:: TASK GOAL ::
Your reply should reproduce each line below exactly and carry none of the pictures.

Segment Start: SOURCE DATA

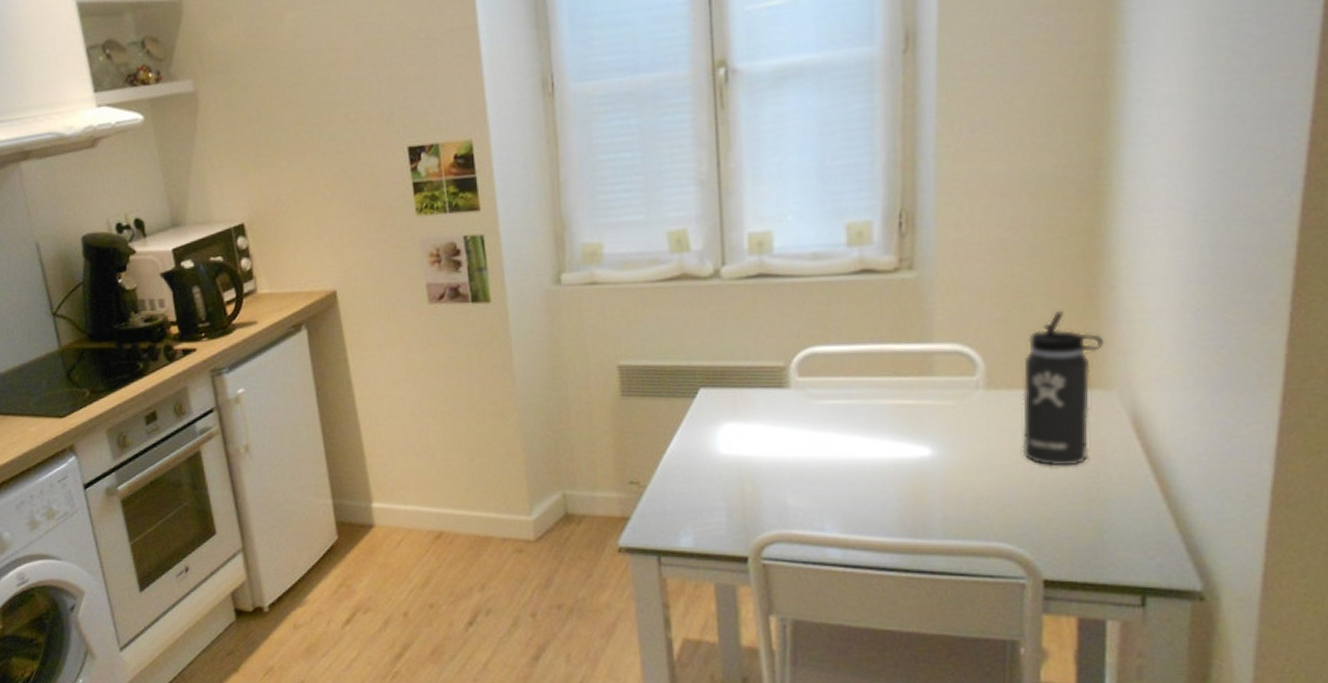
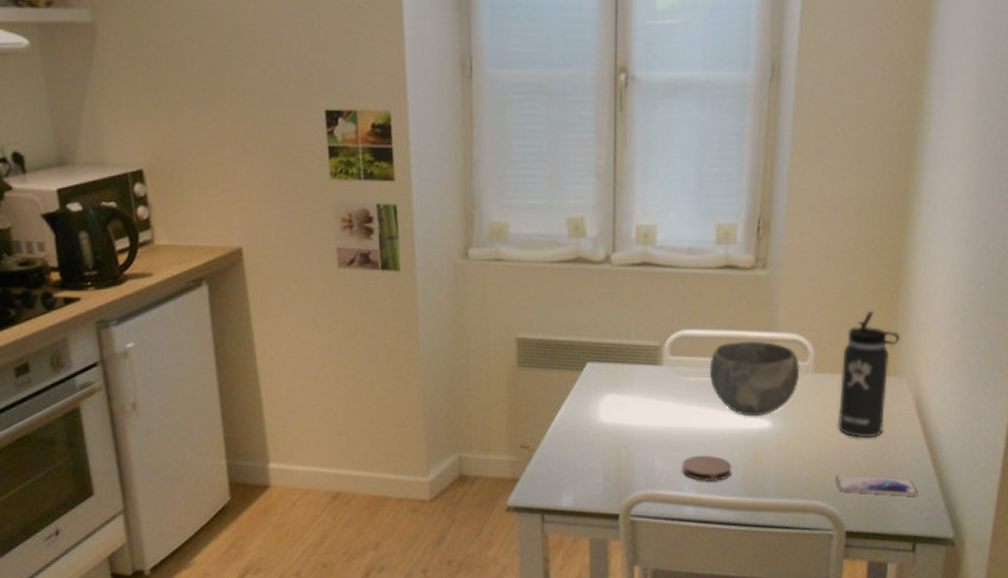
coaster: none [821,489,885,519] -> present [682,455,732,481]
bowl: none [848,354,967,444] -> present [709,341,800,417]
smartphone: none [1023,510,1146,538] -> present [835,474,919,496]

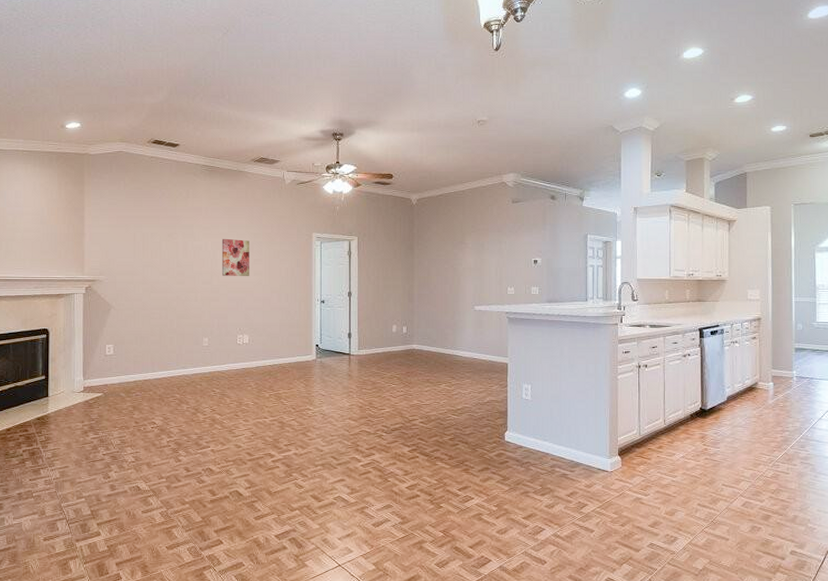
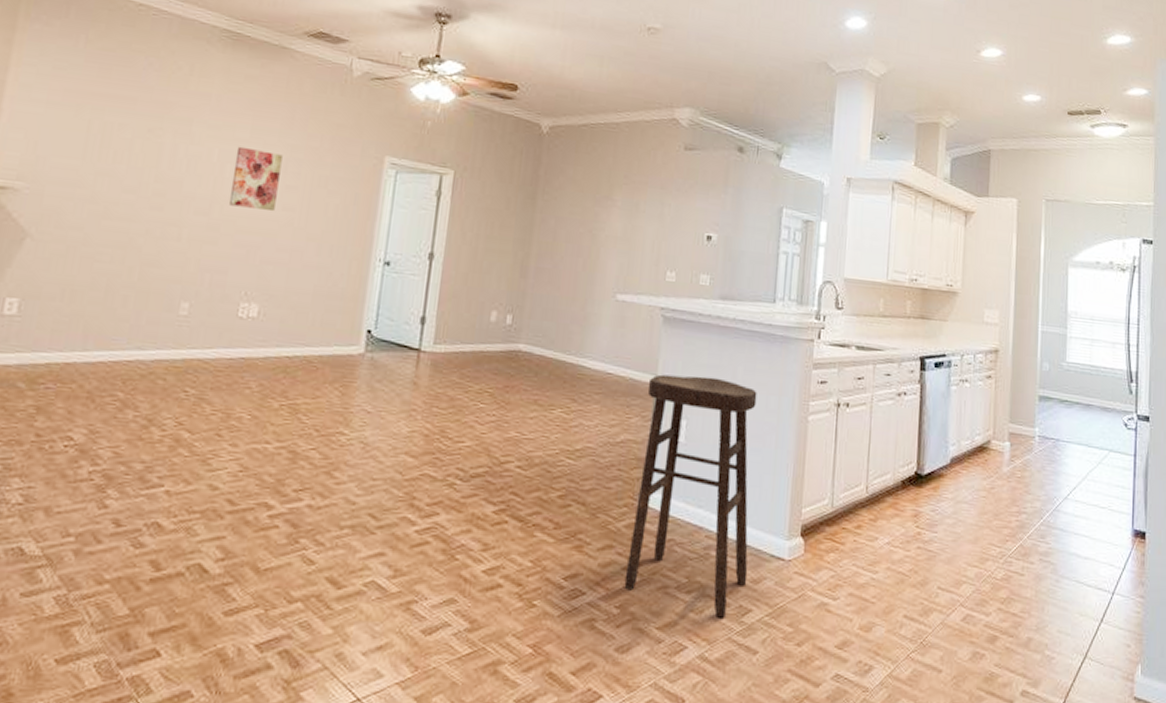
stool: none [499,355,583,510] -> present [624,374,757,618]

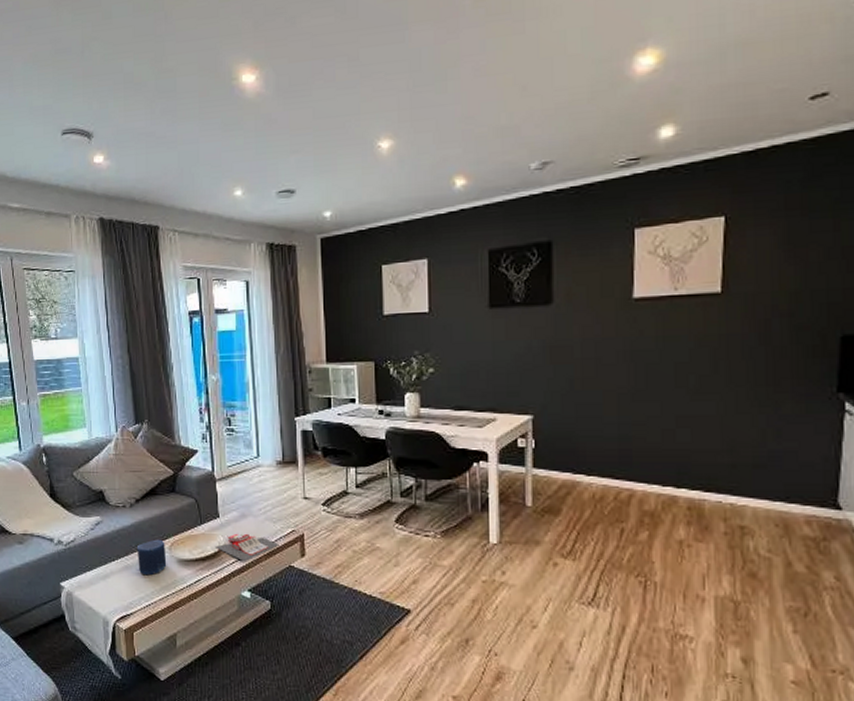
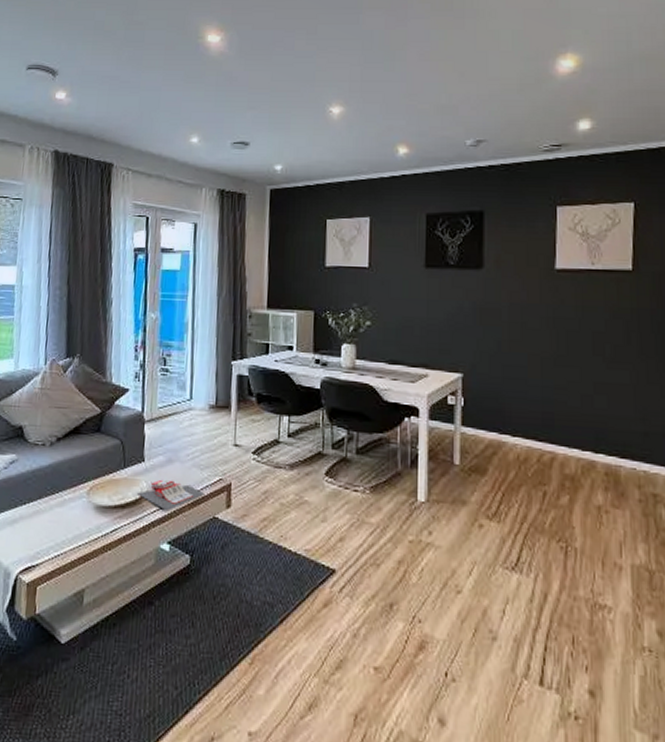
candle: present [137,539,167,576] -> none [51,482,84,522]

Segment End: SOURCE DATA

:: COMPLETED TASK ::
coaster: none [821,489,885,519] -> present [682,455,732,481]
bowl: none [848,354,967,444] -> present [709,341,800,417]
smartphone: none [1023,510,1146,538] -> present [835,474,919,496]

stool: none [499,355,583,510] -> present [624,374,757,618]

candle: present [137,539,167,576] -> none [51,482,84,522]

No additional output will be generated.